Cumhurbaşkanımızın da katıldığı kentin sorunları ve corona virüsü tedbirlerinin konuşulduğu toplantıda Çorum AKP Kadın Kolları Başkanı Meryem Demir, kentte yaptıkları çalışmalar hakkında bilgi verdikten sonra, "Hani bir kadının sözü vardı. Rabbim ömrümüzden alsın ömrünüze versin diye. Kızmayın sakın, ben bir şey söyleyeceğim. İnsan kendi ömründen vazgeçebilir. Ama bazen diyorum ki, çocuklarımın ömründen alsın size versin. Çünkü bu ülke için o kadar önemlisiniz" dedi.
Şaşırdım ve inanamadım. Çünkü bizim annelerimiz bizi severken ya da hastalığımızda bizimle sabahlarken: "Allah ömrümden alsın, sana versin" derdi.
Şimdi bu nasıl anne ki kendi ömrünü güvence altına alıp ona dokunmayarak; çocuklarının ömründen bağış yapıyor?
Bu vahim olayı dini bakış açısı da onaylamamaktadır.
Dini bakımdan yapılan yorumlarda: "Çocuk üzerine yemin etmek caiz değildir; çocuk üzerine yemin denilen şey, çocuklarına ve kendine yapılan bedduadır. Bu da uygun değildir. Yemin yalnız Allah adına yapılır. Örneğin; "Vallahi, Billahi, Tallahi" gibi" deniliyor.
Demir'in söyledikleri çocuklarının yaşam hakkı üzerine bir bedduadır. Çünkü dua; Tanrı'ya yalvarma, Tanrı'dan yardım dilemek ve dinsel değeri olan sözlerdir.
Beddua ise Farsça'da "kötü" anlamına gelen bed ile Arapça'da "dileme, isteme" gibi anlamlara gelen dua kelimelerinden oluşmuş bir bileşik isimdir. Beddua kural olarak hoş görülmez: "Allah kötü sözün alenen söylenmesini sevmez; ancak zulme uğrayanlar hariçtir" (en-Nisâ 4/148) denilmektedir.

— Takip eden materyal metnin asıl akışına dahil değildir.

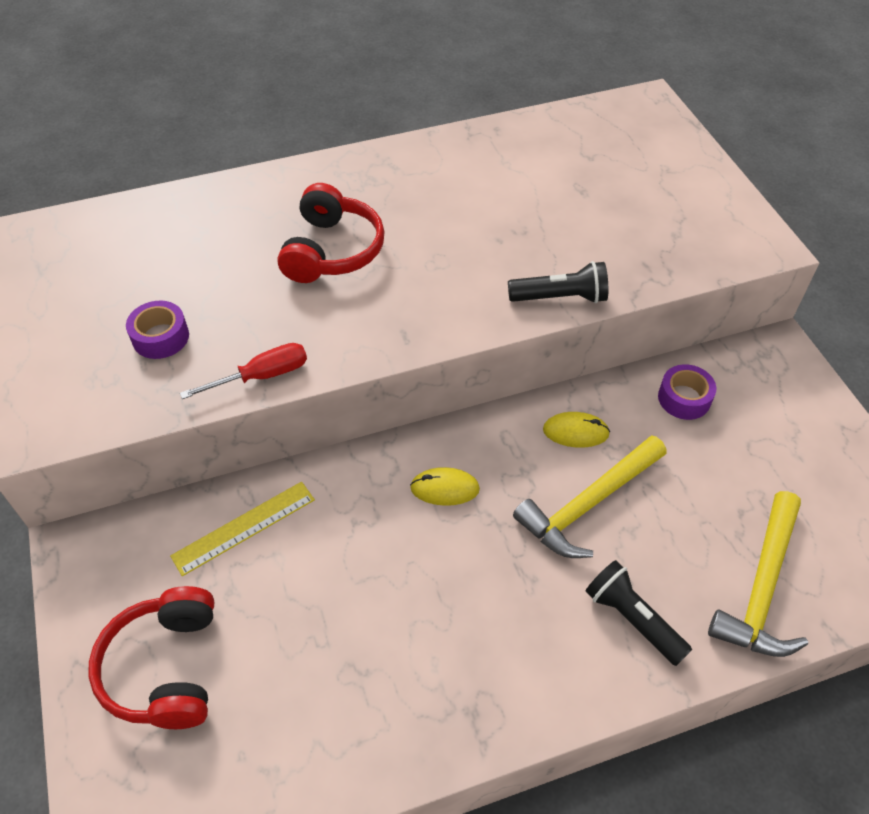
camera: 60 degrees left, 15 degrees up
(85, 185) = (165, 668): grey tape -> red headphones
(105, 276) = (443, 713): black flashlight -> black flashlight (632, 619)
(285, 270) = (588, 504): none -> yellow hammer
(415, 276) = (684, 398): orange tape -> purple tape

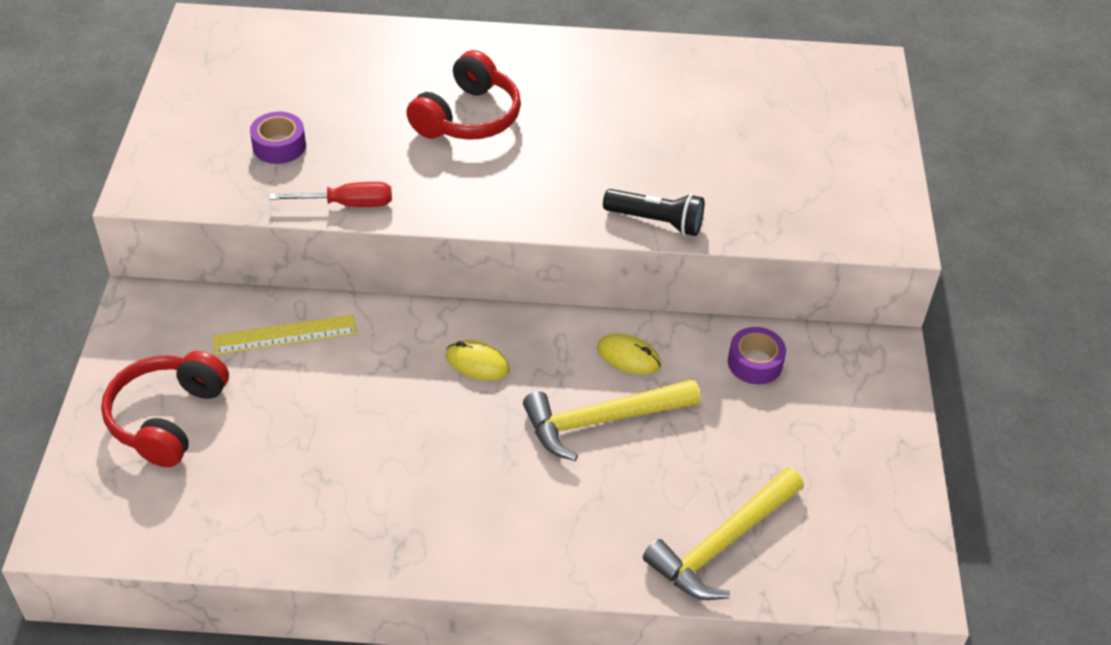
camera: 20 degrees right, 5 degrees down
(632, 619) = (584, 524): black flashlight -> none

Yaptığım araştırmalara göre. Çocuklarına beddua etmek Kur'an'ın da buyruğuna aykırıdır.
40 hadis adlı kaynakta bu iddiayı doğrulamaktadır:
"Kendinize beddua etmeyin. Çocuklarınıza beddua etmeyin. Duaların kabul olduğu bir ana rastlarsınız da duanız kabul olur." Müslim, Zühd, 18 (7437); Ebu Davud, Vitr, 27 (1532).
Çocukları üzerine beddua eden Demir'in her anne -baba gibi çocukların üzerindeki bir velayet hakkı ve yükümlülüğü vardır. En önemli yükümlülüğü ise çocuklarının yaşamını koruma- kollama ve onların en iyi ve sağlıklı olarak büyütüp eğitimini sağlamaktır.
Hiç kimse çocuklarının yaşam haklarını bir reklam, siyaset veya menfaat konusu yapamaz ve yapmamalıdır. Çocuklar fiziksel, zihinsel ve parasal yönden toplumum en zayıf ve bağımlı sevgiye-şefkate muhtaç insanlarıdır. Ayrıca çocuklarımız velayet davalarında hırpalanmakta, icra yasasında eşya gibi işleme tabi tutulmakta, cinsel tacize ve istismara konu olmakta yani sömürülmekte, işgüçleri-emekleri hiçe sayılmakta ve şiddet görmektedirler. Onların beddua-yemin konusu olması manevi olarak onlara yapılan bir haksızlıktır. Çocuklar korku kültürü altında yaşamamalıdır. Çocuklar yalnız fiziksel olarak değil manevi-duygusal olarak da örselenirler.
5 Mart 2019 tarihinde GAP adlı aylık gazetede de, "Çocuklara Kıymayın Efendiler" başlıklı bir yazı yazmıştım. Yazımda tanınan bir türkücümüzün "Urfalı atom" adlı ürünün romatizma, dolaşım rahatsızlıkları, prostat, kalp damar hastalıkları, böbrek, astım, basur, kolesterol, mide, sindirim, uykusuzluk, tansiyon, iltihap, halsizlik, bel ayak sırt ağrıları gibi birçok hastalıklara iyi geldiğini dediklerinin hepsinin doğru olduğu için "Vallahi, Billahi, Tallahi" gibi yemin ettikten sonra "çocuklarım üzerine de yemin ederim" diyordu diye yazmış ve bu olayı şiddetle kınamıştım.
Bu tür olaylar dinen, ahlaken ve yasalara göre günahtır-suçtur. Çocuklarımızın korunması aynı zamanda Anayasamızın ve uluslararası sözleşmelerin de açık ilkelerine göre zorunludur. Çünkü onlar deneyimsizdir, çoğu zaman dövülme, sövülme ile karşı karşıyadırlar, yavrudurlar, ufaklıklardır, masumdurlar, saflardır, sevimlidir ve toplumun geleceğidirler.